Charles Taylor Trial: Everything You Need to Know About War-Torn Liberia [+Video]

Impact

A special International Criminal Court in Sierra Leone has convicted former Liberian President and warlord Charles Taylor on war crimes and crimes against humanity charges, including rape, murder, and the use of child soldiers. Taylor was found to be responsible for aiding rebels who committed atrocities during a long civil war in Sierra Leone. 

A sentencing hearing will be held on May 16th, after which Taylor will be sentenced on the 30th.

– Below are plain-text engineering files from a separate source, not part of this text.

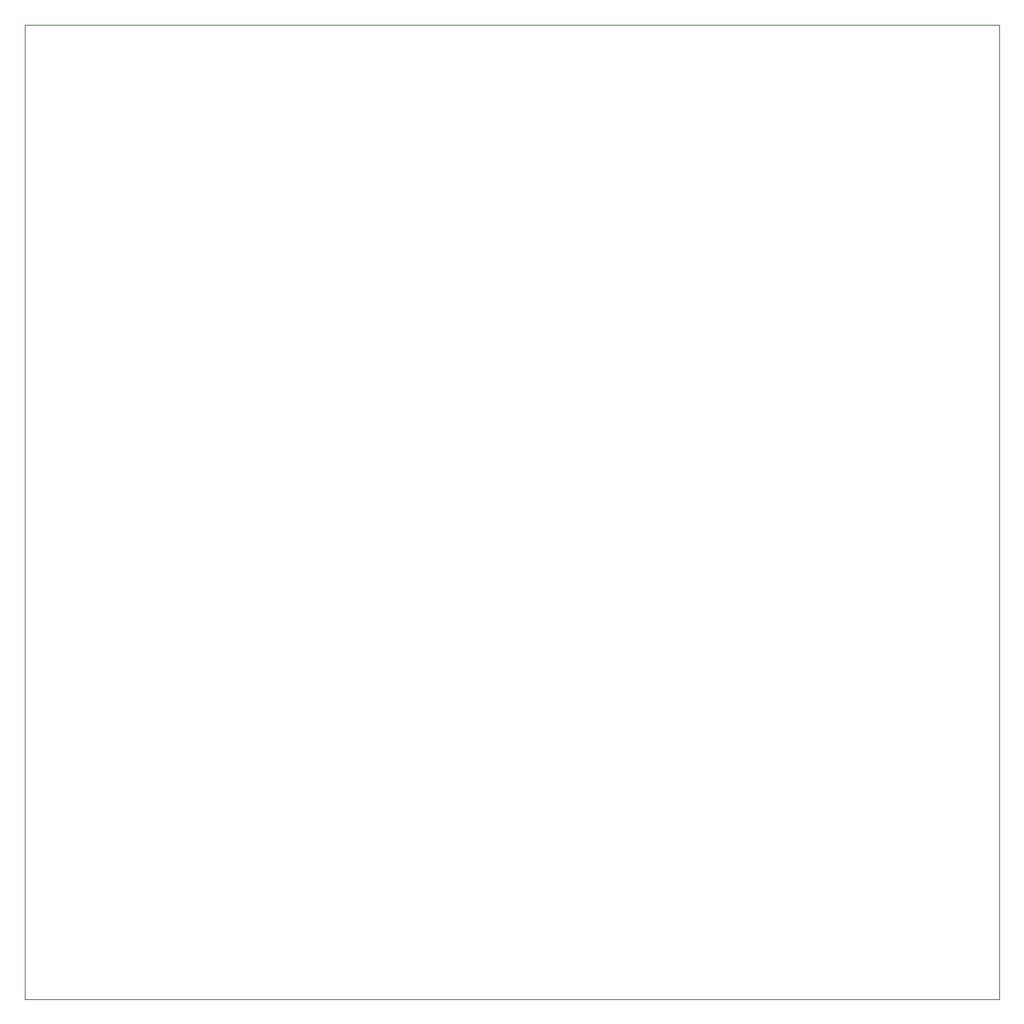
<source format=gbr>
%TF.GenerationSoftware,KiCad,Pcbnew,7.0.8*%
%TF.CreationDate,2023-11-17T10:19:14-05:00*%
%TF.ProjectId,rebafloot,72656261-666c-46f6-9f74-2e6b69636164,rev?*%
%TF.SameCoordinates,Original*%
%TF.FileFunction,Profile,NP*%
%FSLAX46Y46*%
G04 Gerber Fmt 4.6, Leading zero omitted, Abs format (unit mm)*
G04 Created by KiCad (PCBNEW 7.0.8) date 2023-11-17 10:19:14*
%MOMM*%
%LPD*%
G01*
G04 APERTURE LIST*
%TA.AperFunction,Profile*%
%ADD10C,0.100000*%
%TD*%
G04 APERTURE END LIST*
D10*
X48260000Y-60960000D02*
X144780000Y-60960000D01*
X144780000Y-157480000D01*
X48260000Y-157480000D01*
X48260000Y-60960000D01*
M02*

</source>
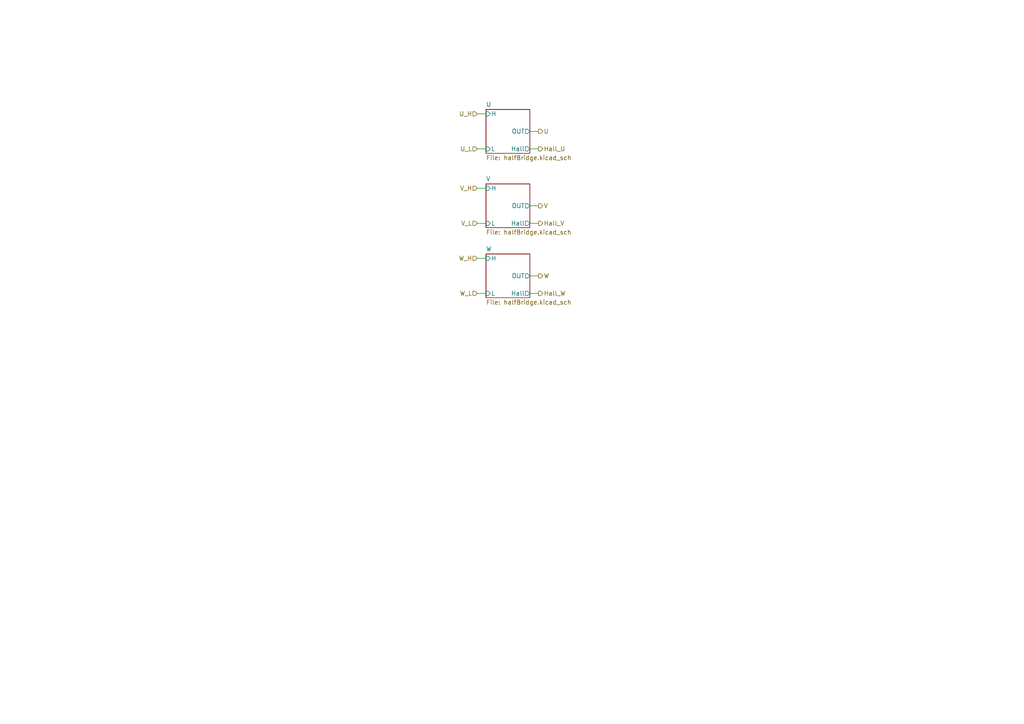
<source format=kicad_sch>
(kicad_sch (version 20211123) (generator eeschema)

  (uuid 66c30d38-93a2-49c3-8a6d-a6d2cfd13997)

  (paper "A4")

  (lib_symbols
  )


  (wire (pts (xy 138.43 64.77) (xy 140.97 64.77))
    (stroke (width 0) (type default) (color 0 0 0 0))
    (uuid 03872b8a-f446-4356-88e8-5846f4184a24)
  )
  (wire (pts (xy 153.67 59.69) (xy 156.21 59.69))
    (stroke (width 0) (type default) (color 0 0 0 0))
    (uuid 04bf52b7-a263-4c43-b812-a6b524533f13)
  )
  (wire (pts (xy 138.43 74.93) (xy 140.97 74.93))
    (stroke (width 0) (type default) (color 0 0 0 0))
    (uuid 254c24da-58ec-41b4-9eb9-1c6864aa61e0)
  )
  (wire (pts (xy 138.43 43.18) (xy 140.97 43.18))
    (stroke (width 0) (type default) (color 0 0 0 0))
    (uuid 3dc6a2d5-ffa6-4376-8ac0-2d5902324aa8)
  )
  (wire (pts (xy 138.43 33.02) (xy 140.97 33.02))
    (stroke (width 0) (type default) (color 0 0 0 0))
    (uuid 62ac4705-cff8-4b09-99ff-b5e5ec1946b3)
  )
  (wire (pts (xy 138.43 54.61) (xy 140.97 54.61))
    (stroke (width 0) (type default) (color 0 0 0 0))
    (uuid 7588ac06-eb1f-44e6-b1bc-04e0c90c96a4)
  )
  (wire (pts (xy 138.43 85.09) (xy 140.97 85.09))
    (stroke (width 0) (type default) (color 0 0 0 0))
    (uuid 8c468e20-0b13-4fef-a29d-8852681871d8)
  )
  (wire (pts (xy 153.67 80.01) (xy 156.21 80.01))
    (stroke (width 0) (type default) (color 0 0 0 0))
    (uuid bf8ca0c7-6615-41f4-a986-98a9d86df39d)
  )
  (wire (pts (xy 153.67 85.09) (xy 156.21 85.09))
    (stroke (width 0) (type default) (color 0 0 0 0))
    (uuid dc9ec954-4bb0-479e-bff5-4d3c70056e2c)
  )
  (wire (pts (xy 153.67 38.1) (xy 156.21 38.1))
    (stroke (width 0) (type default) (color 0 0 0 0))
    (uuid e9959d36-c68b-425f-b3ee-849caf827dad)
  )
  (wire (pts (xy 153.67 43.18) (xy 156.21 43.18))
    (stroke (width 0) (type default) (color 0 0 0 0))
    (uuid f412fbe1-5539-4974-8104-191c7f218784)
  )
  (wire (pts (xy 153.67 64.77) (xy 156.21 64.77))
    (stroke (width 0) (type default) (color 0 0 0 0))
    (uuid f7e5a07f-9f96-4d1f-8d7f-9c9cc21609ed)
  )

  (hierarchical_label "U_H" (shape input) (at 138.43 33.02 180)
    (effects (font (size 1.27 1.27)) (justify right))
    (uuid 244c1485-8bb1-4a63-a5f7-456ee50ce610)
  )
  (hierarchical_label "Hall_W" (shape output) (at 156.21 85.09 0)
    (effects (font (size 1.27 1.27)) (justify left))
    (uuid 4e2ca619-b50d-441b-a10c-863217e451ad)
  )
  (hierarchical_label "U_L" (shape input) (at 138.43 43.18 180)
    (effects (font (size 1.27 1.27)) (justify right))
    (uuid 61baf148-40c9-4259-b63f-2e9887b2840f)
  )
  (hierarchical_label "U" (shape output) (at 156.21 38.1 0)
    (effects (font (size 1.27 1.27)) (justify left))
    (uuid 6ece2e51-ecc8-4ccb-8952-6bbefc48ffdb)
  )
  (hierarchical_label "V_H" (shape input) (at 138.43 54.61 180)
    (effects (font (size 1.27 1.27)) (justify right))
    (uuid 9a8e0647-37c2-41bb-8f43-6f585bf4d91d)
  )
  (hierarchical_label "V" (shape output) (at 156.21 59.69 0)
    (effects (font (size 1.27 1.27)) (justify left))
    (uuid b459a753-4350-4e2a-a8f7-8263c71e97fd)
  )
  (hierarchical_label "Hall_U" (shape output) (at 156.21 43.18 0)
    (effects (font (size 1.27 1.27)) (justify left))
    (uuid d32709f7-ab6a-47a4-940f-fa94d9bdb90a)
  )
  (hierarchical_label "V_L" (shape input) (at 138.43 64.77 180)
    (effects (font (size 1.27 1.27)) (justify right))
    (uuid d8a123cb-4013-4deb-b882-c5cf55dec967)
  )
  (hierarchical_label "Hall_V" (shape output) (at 156.21 64.77 0)
    (effects (font (size 1.27 1.27)) (justify left))
    (uuid da17ecc8-bec1-43e4-9dcb-e4dca1cf6c68)
  )
  (hierarchical_label "W" (shape output) (at 156.21 80.01 0)
    (effects (font (size 1.27 1.27)) (justify left))
    (uuid e24cf9ce-c405-46bd-91db-768b2862355a)
  )
  (hierarchical_label "W_L" (shape input) (at 138.43 85.09 180)
    (effects (font (size 1.27 1.27)) (justify right))
    (uuid f6cfe723-ef8c-4882-974c-67b826709211)
  )
  (hierarchical_label "W_H" (shape input) (at 138.43 74.93 180)
    (effects (font (size 1.27 1.27)) (justify right))
    (uuid fa5eadc7-6a62-465e-b8de-0369dd58aed4)
  )

  (sheet (at 140.97 73.66) (size 12.7 12.7) (fields_autoplaced)
    (stroke (width 0.1524) (type solid) (color 0 0 0 0))
    (fill (color 0 0 0 0.0000))
    (uuid 4d1f930b-0b1c-4882-bb90-335875f9a372)
    (property "Sheet name" "W" (id 0) (at 140.97 72.9484 0)
      (effects (font (size 1.27 1.27)) (justify left bottom))
    )
    (property "Sheet file" "halfBridge.kicad_sch" (id 1) (at 140.97 86.9446 0)
      (effects (font (size 1.27 1.27)) (justify left top))
    )
    (pin "OUT" output (at 153.67 80.01 0)
      (effects (font (size 1.27 1.27)) (justify right))
      (uuid 2b936831-3bd2-43cb-8722-b8ba1ef090af)
    )
    (pin "L" input (at 140.97 85.09 180)
      (effects (font (size 1.27 1.27)) (justify left))
      (uuid 980931e7-e7a1-4956-89aa-cb5c7f09415b)
    )
    (pin "H" input (at 140.97 74.93 180)
      (effects (font (size 1.27 1.27)) (justify left))
      (uuid e2d5af23-8b38-43ad-ae02-536dc4e5815e)
    )
    (pin "Hall" output (at 153.67 85.09 0)
      (effects (font (size 1.27 1.27)) (justify right))
      (uuid 29ec247d-c2fa-4263-b7d2-92e5db6ef5d1)
    )
  )

  (sheet (at 140.97 31.75) (size 12.7 12.7) (fields_autoplaced)
    (stroke (width 0.1524) (type solid) (color 0 0 0 0))
    (fill (color 0 0 0 0.0000))
    (uuid 531c55d8-f76e-4c7a-b77c-c8b082f32ec2)
    (property "Sheet name" "U" (id 0) (at 140.97 31.0384 0)
      (effects (font (size 1.27 1.27)) (justify left bottom))
    )
    (property "Sheet file" "halfBridge.kicad_sch" (id 1) (at 140.97 45.0346 0)
      (effects (font (size 1.27 1.27)) (justify left top))
    )
    (pin "OUT" output (at 153.67 38.1 0)
      (effects (font (size 1.27 1.27)) (justify right))
      (uuid 66caad03-ea2e-4d2f-b696-bef26bb49cf1)
    )
    (pin "L" input (at 140.97 43.18 180)
      (effects (font (size 1.27 1.27)) (justify left))
      (uuid f5d0e8a8-b1a3-4a0f-8a79-1f43ce5dad9f)
    )
    (pin "H" input (at 140.97 33.02 180)
      (effects (font (size 1.27 1.27)) (justify left))
      (uuid bca373f9-a054-4c79-8bfb-124f58ef0d89)
    )
    (pin "Hall" output (at 153.67 43.18 0)
      (effects (font (size 1.27 1.27)) (justify right))
      (uuid fa3b8cd4-f84e-41a1-9800-234d68e0c946)
    )
  )

  (sheet (at 140.97 53.34) (size 12.7 12.7) (fields_autoplaced)
    (stroke (width 0.1524) (type solid) (color 0 0 0 0))
    (fill (color 0 0 0 0.0000))
    (uuid a53f61a7-acb5-43b2-ac0a-d0997759260f)
    (property "Sheet name" "V" (id 0) (at 140.97 52.6284 0)
      (effects (font (size 1.27 1.27)) (justify left bottom))
    )
    (property "Sheet file" "halfBridge.kicad_sch" (id 1) (at 140.97 66.6246 0)
      (effects (font (size 1.27 1.27)) (justify left top))
    )
    (pin "OUT" output (at 153.67 59.69 0)
      (effects (font (size 1.27 1.27)) (justify right))
      (uuid efca1f53-c998-48f8-b456-f1265bfe161f)
    )
    (pin "L" input (at 140.97 64.77 180)
      (effects (font (size 1.27 1.27)) (justify left))
      (uuid 53bfbbd0-786a-4767-9342-929c247114a8)
    )
    (pin "H" input (at 140.97 54.61 180)
      (effects (font (size 1.27 1.27)) (justify left))
      (uuid 95a8a2bc-4f8b-4216-83ed-9bcfc92ddd0d)
    )
    (pin "Hall" output (at 153.67 64.77 0)
      (effects (font (size 1.27 1.27)) (justify right))
      (uuid a4390004-7129-44bd-a4d3-2f4f15f0c5e1)
    )
  )
)

</source>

This year marks a decade since the end of the civil war in Sierra Leone, and as Joseph Khailifa explains, many Sierra Leoneans are still trying to rebuild their lives in an impoverished country. 

The Taylor verdict marks a closure to a decade of terror and horror. More than 50,000 people were killed, more than 30,000 conscripted as child soldiers, and close to 500,000 civilians were displaced during the civil war. 

Taylor was head of the NPFL, the first group of rebels to invade Sierra Leone. Rebels frequently used rape as an instrument of war and chopped off the limbs of thousands of people.

In order to better understand the situation in Liberia, VICE travelled to West Africa and investigated the country and the toll that 14 years of civil war took on its people. VICE’s Shane Smith walks viewers through some history and describes the causes of the civil war. While the country was originally founded as a homeland for former slaves in 1821, the First Liberian Civil War broke out in 1989, when the U.S.-backed opposition, led by Charles Taylor, overthrew the government. 

In power, however, Taylor’s corrupt government found itself under attack by local warlords, leading to the outbreak of the Second Liberian Civil War ten years later.

What did VICE discover? Most of Liberia’s young people continue to live in abject poverty, former child soldiers are fending for themselves, and murderous warlords are trying to reclaim their country for themselves.